The simplest, most practical, way to do what you’re asking is throwing the water into a black hole, this is not easy to do from earth but is something you can do with large volumes of water if you need to (maybe the water is cursed or something?)
The second way is matter-antimatter anihilation. At the moment we are only able to create small numbers of anti-hydrogen atoms that would anihilate the hydrogen in the water molecules you supply, the issue is you’d be left with oxygen that could react with hydrogen again in the future, regenerating the water (it wouldn’t technically be the same water but it would be 8/9 the same as before by mass). So we’d have to invent anti-oxygen generation (this would be incredibly difficult) AND even if we’d succeed we wouldn’t be able to create macroscopic quantities of either because in the process of doing that we’d be creating a lot of antimatter that would anihilate matter it encounters (in our devices), if these are macroscopic quantities in a short time the outcome is effectively a nuclear explosion
Every part of our existence depends on the “destruction” of water. Hydrolysis is a crucial step in photosynthesis. We breathe the waste product, oxygen, and the hydrogen is used to power the processes that plants need to make energy, grow and function. As well as breathing oxygen, we eat plants, or eat animals that eat plants.

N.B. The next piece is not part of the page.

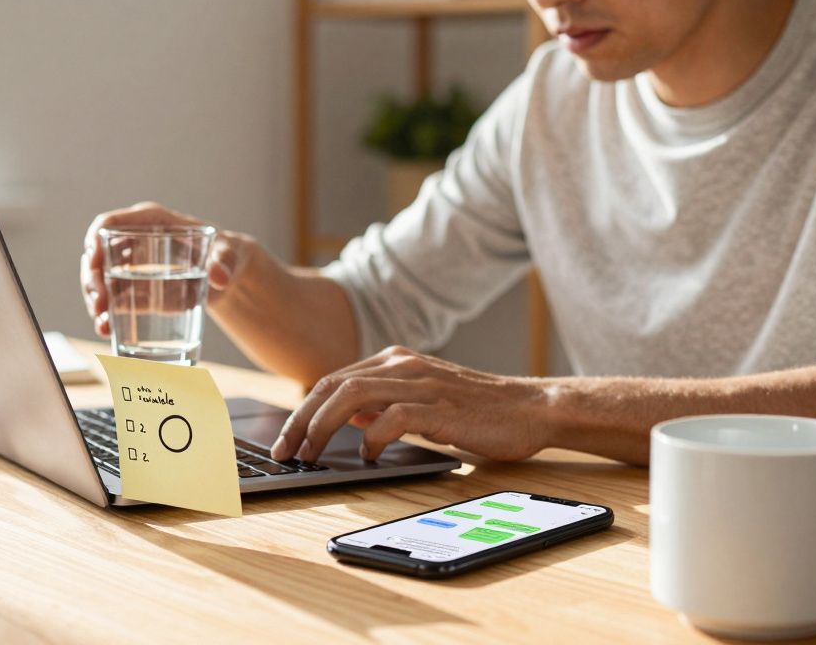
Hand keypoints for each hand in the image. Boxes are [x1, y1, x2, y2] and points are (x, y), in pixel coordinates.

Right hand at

So yes, water molecules are often “destroyed”, but only into their constituents, hydrogen and oxygen.
Why would you want to do that?
What do you have against water?
Matter can neither be created nor destroyed. Not by us, anyway. Not currently. And some would argue that the equality E=MC2 is proof of that, in that matter and energy are two forms of the same thing. We can obtain/harvest energy from matter by breaking bonds or, in the case of fusion, creating new ones, but the matter mostly remains.
So, a way to destroy the hydrogen and oxygen.
Nuclear fusion and fission definitely do not count, as it’s also transforming the nucleons in another element.
Even if you could destroy the protons and neutrons, that would just release more matter and energy in the process.
Therefore, the answer is no. Nothing in the universe can be “just gone”, it can only transform.
Plants use the energy from sunlight to turn water air into sugar and a different type of air. The water is destroyed in the process.
If we are strictly speaking of conditions on Earth, then it is impossible because the conversation of any CHO molecule to CO2 and water is a very negative delta G. Those two molecules are very stable for j their natural states. They tend not to react into other elements without the input of energy and in many cases the reaction requires a catalyst or enzyme.
End the cycle like end the water cycle on earth?